Comparison. As shown in Tab. 2 obviously, our proposed IvaNet has achieved superior or comparable results when compared to some single-task models. Besides, we also compare the IvaNet with an existing multi-task model that exploits a full top-down module, BlitzNet. Our IvaNet has nearly the same performance as BlitzNet [3] on detection task, but IvaNet has achieved much better results on segmentation task and outperforms by 1.1%.

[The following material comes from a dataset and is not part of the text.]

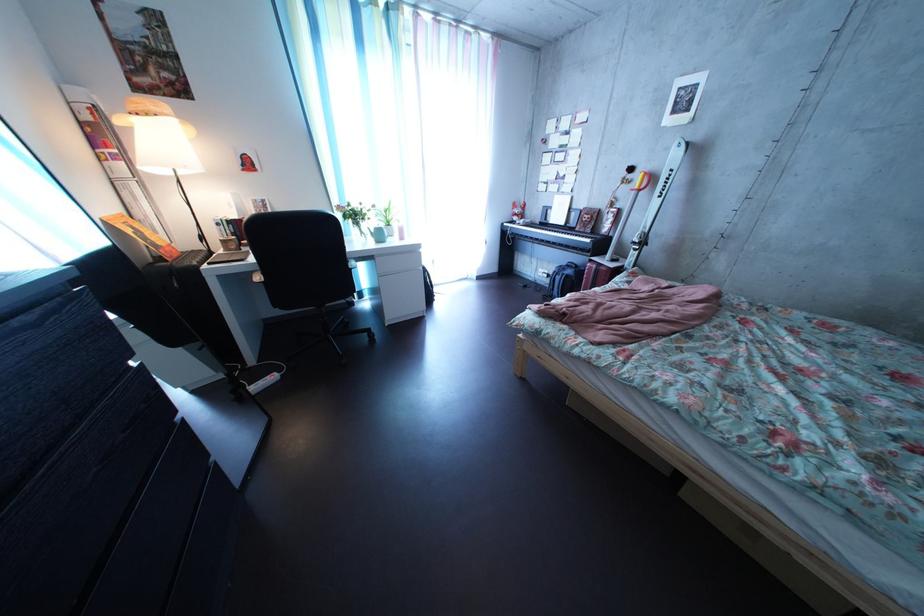
Find the location of a particular element. The height and width of the screenshot is (616, 924). white piano key is located at coordinates (560, 237).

4.3 Results on the MS COCO
All models are trained on the trainval35k for 700k iterations, and the learning rates are decreased at 400k and 500k steps. Different from the PASCAL VOC, all trained images are both annotated with bounding boxes and semantic mask that is derived from the public instance mask. It seems that the proposed IvaNet consistently outperforms the BlitzNet significantly on segmentation task from Tab. 3, while keeps comparable results on detection task.
4.4 Visual Illustration
From the visual results in Fig. 3, we can observe that the BlitzNet is ineffective to segment small objects, we argue the reason for such failures is that much meaningless information is integrated into lower layers by the full top-down module, while the IvaNet can avoid this case and performs better.
4.5 Limitation
Despite that the proposed IvaNet has achieved the compelling results in many cases, it still has some limitations. For instance, IvaNet can detect some objects but fail to segment them as shown in Fig. 4. We argue that the reason behind such failure case is that the limited context is introduced by our model, as semantic segmentation requires more context than object detection.
5 CONCLUSION
We present a multi-task framework IvaNet for effectively solving object detection and semantic segmentation in an efficient way. With the help of LTD modules, IvaNet has achieved superior or comparable results on the PASCAL VOC and MS COCO datasets. Due to the limited context of our IvaNet, we are going to adopting some atrous convolutional layers in the future.